Previous weeks - New linear motion
New data type
After making a learning with simpler data and see that the performance is good we decided to complicate things to the network. For this I have established a new type of movements in space for the white point of the frames: linear movement which will combine with the URM movement in time.
In the following link you can find a description of this new type of images.
The way to obtain these new frames is the same as before, we set the position in x by means of a URM movement but this time, instead of maintaining the height of the object (position y) constant, we will modify it according to a function.
The problem that we can find in this type of samples is that we are modifying the height, a value that must be integer, by means of a function that accepts decimal values, which causes a rounding to be necessary. Depending on the sample, this rounding can make the movement not seem as natural as it would be because it is possible that the height does not change from one instant to the next.
Non Recurrent Neural Networks
First we do the training of non-recucurrent networks with the new type of data to check the scope they give us.
As in the URM case, I started training a 2D convolutional network whose structure can be seen in the following figure:
As in the two previous cases, the network manages to reduce and stabilize the loss function in only a few epochs but, because the sequences begin to get more complicated, this network is not able to capture 100% of the different movements.
In the next image you can see target frame in the samples where the errors (absolute and relative) are maximum. As we commented previously, the error committed is not null, although the maximum error committed is quite small.
To try to improve performance we tried to increase the number of samples, according to the complexity of the data, to be able to cover more examples and get the network to improve its learning. I used 5000 samples instead of 1000 and the same structure.

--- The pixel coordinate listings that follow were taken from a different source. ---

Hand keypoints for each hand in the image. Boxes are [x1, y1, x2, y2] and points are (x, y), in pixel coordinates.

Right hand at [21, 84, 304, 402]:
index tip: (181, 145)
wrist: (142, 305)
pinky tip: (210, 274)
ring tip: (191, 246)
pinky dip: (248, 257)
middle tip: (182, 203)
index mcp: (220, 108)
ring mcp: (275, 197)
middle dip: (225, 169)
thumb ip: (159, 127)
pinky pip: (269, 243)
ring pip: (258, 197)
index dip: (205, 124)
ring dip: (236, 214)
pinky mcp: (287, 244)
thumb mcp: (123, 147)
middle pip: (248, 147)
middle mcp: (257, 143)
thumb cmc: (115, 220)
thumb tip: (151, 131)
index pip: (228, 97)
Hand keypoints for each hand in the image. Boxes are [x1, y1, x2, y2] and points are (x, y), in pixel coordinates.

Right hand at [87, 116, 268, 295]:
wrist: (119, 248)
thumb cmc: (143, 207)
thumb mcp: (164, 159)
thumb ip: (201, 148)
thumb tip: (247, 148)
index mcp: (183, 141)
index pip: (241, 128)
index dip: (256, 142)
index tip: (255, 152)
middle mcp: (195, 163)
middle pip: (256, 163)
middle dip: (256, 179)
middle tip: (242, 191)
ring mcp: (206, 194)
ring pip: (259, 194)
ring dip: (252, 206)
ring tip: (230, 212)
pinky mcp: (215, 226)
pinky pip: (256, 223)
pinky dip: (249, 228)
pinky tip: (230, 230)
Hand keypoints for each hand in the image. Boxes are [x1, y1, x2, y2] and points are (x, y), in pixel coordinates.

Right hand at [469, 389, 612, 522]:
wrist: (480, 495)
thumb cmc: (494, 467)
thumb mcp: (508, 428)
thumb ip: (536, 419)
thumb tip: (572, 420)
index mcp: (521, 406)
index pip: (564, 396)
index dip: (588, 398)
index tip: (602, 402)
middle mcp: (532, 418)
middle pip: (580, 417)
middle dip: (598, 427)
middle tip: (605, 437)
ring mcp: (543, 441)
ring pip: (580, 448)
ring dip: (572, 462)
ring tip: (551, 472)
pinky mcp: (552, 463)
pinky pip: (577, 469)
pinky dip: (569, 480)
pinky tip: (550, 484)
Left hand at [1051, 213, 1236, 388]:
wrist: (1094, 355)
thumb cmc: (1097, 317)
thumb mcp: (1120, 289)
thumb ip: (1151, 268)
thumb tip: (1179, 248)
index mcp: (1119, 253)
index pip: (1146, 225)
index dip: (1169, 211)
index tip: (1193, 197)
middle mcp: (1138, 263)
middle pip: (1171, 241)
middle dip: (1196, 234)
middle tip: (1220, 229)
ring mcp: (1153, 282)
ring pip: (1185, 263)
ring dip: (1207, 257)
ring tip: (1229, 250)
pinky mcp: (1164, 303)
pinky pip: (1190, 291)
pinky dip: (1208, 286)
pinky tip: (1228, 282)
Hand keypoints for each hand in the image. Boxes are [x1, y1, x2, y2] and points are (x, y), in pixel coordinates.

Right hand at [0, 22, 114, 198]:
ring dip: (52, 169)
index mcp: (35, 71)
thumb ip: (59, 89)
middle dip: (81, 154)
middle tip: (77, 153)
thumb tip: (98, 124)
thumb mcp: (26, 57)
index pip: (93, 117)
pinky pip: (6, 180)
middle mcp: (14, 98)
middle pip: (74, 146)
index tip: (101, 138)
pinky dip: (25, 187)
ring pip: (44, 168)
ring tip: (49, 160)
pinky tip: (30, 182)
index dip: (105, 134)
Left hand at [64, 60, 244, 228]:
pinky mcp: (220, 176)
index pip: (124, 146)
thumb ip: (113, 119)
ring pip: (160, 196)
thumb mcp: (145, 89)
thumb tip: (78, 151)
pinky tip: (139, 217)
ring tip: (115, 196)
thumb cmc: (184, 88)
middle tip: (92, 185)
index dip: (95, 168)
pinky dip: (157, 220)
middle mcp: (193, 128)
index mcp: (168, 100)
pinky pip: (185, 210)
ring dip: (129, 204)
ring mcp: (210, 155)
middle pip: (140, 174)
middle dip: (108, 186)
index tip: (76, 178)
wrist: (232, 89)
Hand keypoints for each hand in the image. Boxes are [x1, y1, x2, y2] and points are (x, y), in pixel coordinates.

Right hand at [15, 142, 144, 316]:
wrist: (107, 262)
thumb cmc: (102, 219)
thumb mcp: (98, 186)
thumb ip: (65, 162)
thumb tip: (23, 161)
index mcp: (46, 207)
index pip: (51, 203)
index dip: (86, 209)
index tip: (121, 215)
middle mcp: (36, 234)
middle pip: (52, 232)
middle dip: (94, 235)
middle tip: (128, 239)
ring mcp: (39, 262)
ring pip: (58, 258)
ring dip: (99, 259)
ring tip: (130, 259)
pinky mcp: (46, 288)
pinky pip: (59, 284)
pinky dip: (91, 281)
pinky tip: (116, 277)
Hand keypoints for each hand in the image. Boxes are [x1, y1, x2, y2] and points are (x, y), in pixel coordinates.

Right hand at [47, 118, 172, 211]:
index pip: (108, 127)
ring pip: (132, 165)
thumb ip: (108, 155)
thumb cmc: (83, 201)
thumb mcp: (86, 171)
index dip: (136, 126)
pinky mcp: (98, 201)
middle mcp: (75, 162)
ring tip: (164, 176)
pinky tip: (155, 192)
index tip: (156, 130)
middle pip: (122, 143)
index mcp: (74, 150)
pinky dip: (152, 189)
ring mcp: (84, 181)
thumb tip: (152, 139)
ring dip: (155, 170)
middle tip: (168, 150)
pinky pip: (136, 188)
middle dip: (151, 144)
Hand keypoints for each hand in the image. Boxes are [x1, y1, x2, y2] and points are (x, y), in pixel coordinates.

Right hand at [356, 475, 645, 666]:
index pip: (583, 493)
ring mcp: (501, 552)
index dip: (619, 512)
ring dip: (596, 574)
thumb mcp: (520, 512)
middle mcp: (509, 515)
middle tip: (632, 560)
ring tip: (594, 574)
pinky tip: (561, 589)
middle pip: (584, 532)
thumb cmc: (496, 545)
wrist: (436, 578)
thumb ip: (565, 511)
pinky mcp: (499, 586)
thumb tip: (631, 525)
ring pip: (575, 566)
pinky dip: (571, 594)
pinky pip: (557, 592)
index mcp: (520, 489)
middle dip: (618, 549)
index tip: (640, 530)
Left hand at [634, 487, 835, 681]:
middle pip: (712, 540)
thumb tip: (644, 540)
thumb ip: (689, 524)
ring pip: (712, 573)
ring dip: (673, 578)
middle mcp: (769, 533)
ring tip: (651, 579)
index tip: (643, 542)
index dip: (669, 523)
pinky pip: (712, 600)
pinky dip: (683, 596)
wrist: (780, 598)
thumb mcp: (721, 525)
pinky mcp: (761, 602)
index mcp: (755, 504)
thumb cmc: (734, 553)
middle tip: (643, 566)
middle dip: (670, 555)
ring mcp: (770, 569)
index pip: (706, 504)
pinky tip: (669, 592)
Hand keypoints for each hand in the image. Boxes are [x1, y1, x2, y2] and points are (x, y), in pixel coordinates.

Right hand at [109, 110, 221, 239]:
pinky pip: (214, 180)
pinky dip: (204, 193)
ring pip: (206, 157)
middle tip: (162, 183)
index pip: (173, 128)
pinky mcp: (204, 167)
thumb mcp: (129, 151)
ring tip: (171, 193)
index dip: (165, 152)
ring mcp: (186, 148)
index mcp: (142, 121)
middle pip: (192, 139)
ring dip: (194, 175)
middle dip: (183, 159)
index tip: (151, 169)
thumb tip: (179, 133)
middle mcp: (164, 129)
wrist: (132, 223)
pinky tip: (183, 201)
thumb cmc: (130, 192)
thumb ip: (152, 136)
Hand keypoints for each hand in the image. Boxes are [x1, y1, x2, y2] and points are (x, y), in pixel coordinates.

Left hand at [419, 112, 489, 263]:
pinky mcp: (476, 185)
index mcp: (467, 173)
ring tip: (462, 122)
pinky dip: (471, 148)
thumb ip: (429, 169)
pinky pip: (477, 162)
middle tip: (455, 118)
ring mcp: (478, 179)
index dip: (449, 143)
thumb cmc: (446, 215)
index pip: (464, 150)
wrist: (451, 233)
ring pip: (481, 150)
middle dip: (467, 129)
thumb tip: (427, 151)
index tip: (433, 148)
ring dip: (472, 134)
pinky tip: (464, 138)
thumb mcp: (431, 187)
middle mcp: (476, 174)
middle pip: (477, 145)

As the number of samples increases, the performance of the network improves and a greater stabilization of the same is achieved in the training.
In the next image you can see target frame in the samples where the errors (absolute and relative) are maximum. As in the case with less samples, the error committed is not null, although the maximum error committed is quite small. In addition, despite the fact that the maximum error is the same, the average error has decreased with increasing number of samples.
Recurrent Neural Networks
The performance obtained with the previous network can still be improved improved, so we chose to include the recurrent networks to try to improve it. I have used the following structure:
With the proposed structure the performance is not good and the error is very high.
In the next image you can see target frame in the samples where the errors (absolute and relative) are maximum. As I mentioned earlier, the error made with this network is excessively high.
Recurrent Neural Networks - New structure
In view of the results obtained previously I have replaced the simple LSTM layer with a ConvLSTM which computes convolutional operations in both the input and the recurrent transformations. The new structure is as follows:
With the new structure the performance of the network is improved and the results are practically the same as in the non-recurrent case that were pretty good
In the next image you can see target frame in the samples where the errors (absolute and relative) are maximum. The maximum error committed coincides with the non-recurrent case and in terms of the average a very similar result is obtained.